» GOAL: Rewrite the records from the line that has "scientific name: Tricholomopsis rutilans" through the end, changing "phylum" to "division" and leaving everything else as it is.

[Dataset entries]
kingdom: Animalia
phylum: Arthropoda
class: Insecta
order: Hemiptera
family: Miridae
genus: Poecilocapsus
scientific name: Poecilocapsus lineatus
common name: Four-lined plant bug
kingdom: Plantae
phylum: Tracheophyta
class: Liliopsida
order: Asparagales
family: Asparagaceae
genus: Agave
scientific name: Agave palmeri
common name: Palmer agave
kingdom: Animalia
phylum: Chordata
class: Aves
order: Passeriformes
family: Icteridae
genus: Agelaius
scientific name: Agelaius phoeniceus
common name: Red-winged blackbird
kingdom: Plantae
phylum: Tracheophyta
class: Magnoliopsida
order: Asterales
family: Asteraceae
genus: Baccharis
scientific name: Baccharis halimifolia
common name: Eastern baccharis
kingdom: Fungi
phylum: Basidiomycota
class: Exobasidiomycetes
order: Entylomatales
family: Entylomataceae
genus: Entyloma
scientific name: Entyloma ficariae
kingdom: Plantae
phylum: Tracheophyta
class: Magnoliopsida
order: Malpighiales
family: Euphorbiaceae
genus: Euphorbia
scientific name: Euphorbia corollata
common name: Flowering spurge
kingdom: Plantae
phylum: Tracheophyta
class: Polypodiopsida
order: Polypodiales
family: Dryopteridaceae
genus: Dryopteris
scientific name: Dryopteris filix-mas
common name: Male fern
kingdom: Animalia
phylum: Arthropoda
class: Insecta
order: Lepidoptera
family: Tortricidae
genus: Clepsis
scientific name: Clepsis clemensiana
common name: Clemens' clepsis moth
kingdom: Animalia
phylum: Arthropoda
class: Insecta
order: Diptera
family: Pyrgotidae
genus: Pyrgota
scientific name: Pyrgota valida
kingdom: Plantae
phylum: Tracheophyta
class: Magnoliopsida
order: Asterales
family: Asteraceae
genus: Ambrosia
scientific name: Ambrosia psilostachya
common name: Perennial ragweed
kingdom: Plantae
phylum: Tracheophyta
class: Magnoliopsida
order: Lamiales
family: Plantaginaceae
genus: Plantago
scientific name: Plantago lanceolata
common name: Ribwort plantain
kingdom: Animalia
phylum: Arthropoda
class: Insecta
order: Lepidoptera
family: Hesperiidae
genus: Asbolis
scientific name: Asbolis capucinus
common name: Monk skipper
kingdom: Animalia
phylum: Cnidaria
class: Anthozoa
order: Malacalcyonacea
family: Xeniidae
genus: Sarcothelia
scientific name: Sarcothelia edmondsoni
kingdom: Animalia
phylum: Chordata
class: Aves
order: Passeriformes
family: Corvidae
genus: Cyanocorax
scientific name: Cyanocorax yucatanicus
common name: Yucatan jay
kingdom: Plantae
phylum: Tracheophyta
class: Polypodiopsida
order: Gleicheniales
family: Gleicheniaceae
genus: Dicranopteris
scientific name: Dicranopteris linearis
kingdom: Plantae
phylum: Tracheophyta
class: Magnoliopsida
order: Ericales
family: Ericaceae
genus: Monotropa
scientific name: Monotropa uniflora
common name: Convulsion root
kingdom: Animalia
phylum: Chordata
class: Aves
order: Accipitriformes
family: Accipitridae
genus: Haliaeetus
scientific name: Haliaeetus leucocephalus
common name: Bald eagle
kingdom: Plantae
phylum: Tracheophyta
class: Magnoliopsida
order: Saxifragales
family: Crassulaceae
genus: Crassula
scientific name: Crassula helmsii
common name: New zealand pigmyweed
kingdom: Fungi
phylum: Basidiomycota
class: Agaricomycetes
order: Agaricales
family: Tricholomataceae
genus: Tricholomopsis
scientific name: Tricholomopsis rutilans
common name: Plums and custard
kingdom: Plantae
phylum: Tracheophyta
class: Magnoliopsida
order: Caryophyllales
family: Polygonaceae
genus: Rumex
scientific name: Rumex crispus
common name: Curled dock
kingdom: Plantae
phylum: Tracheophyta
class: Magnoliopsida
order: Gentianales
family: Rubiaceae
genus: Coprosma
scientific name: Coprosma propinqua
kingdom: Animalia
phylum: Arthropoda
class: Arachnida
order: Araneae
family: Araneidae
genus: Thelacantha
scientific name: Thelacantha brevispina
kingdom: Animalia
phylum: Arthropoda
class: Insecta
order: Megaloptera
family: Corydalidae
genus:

» EXERCISE RESULT:
scientific name: Tricholomopsis rutilans
common name: Plums and custard
kingdom: Plantae
division: Tracheophyta
class: Magnoliopsida
order: Caryophyllales
family: Polygonaceae
genus: Rumex
scientific name: Rumex crispus
common name: Curled dock
kingdom: Plantae
division: Tracheophyta
class: Magnoliopsida
order: Gentianales
family: Rubiaceae
genus: Coprosma
scientific name: Coprosma propinqua
kingdom: Animalia
division: Arthropoda
class: Arachnida
order: Araneae
family: Araneidae
genus: Thelacantha
scientific name: Thelacantha brevispina
kingdom: Animalia
division: Arthropoda
class: Insecta
order: Megaloptera
family: Corydalidae
genus:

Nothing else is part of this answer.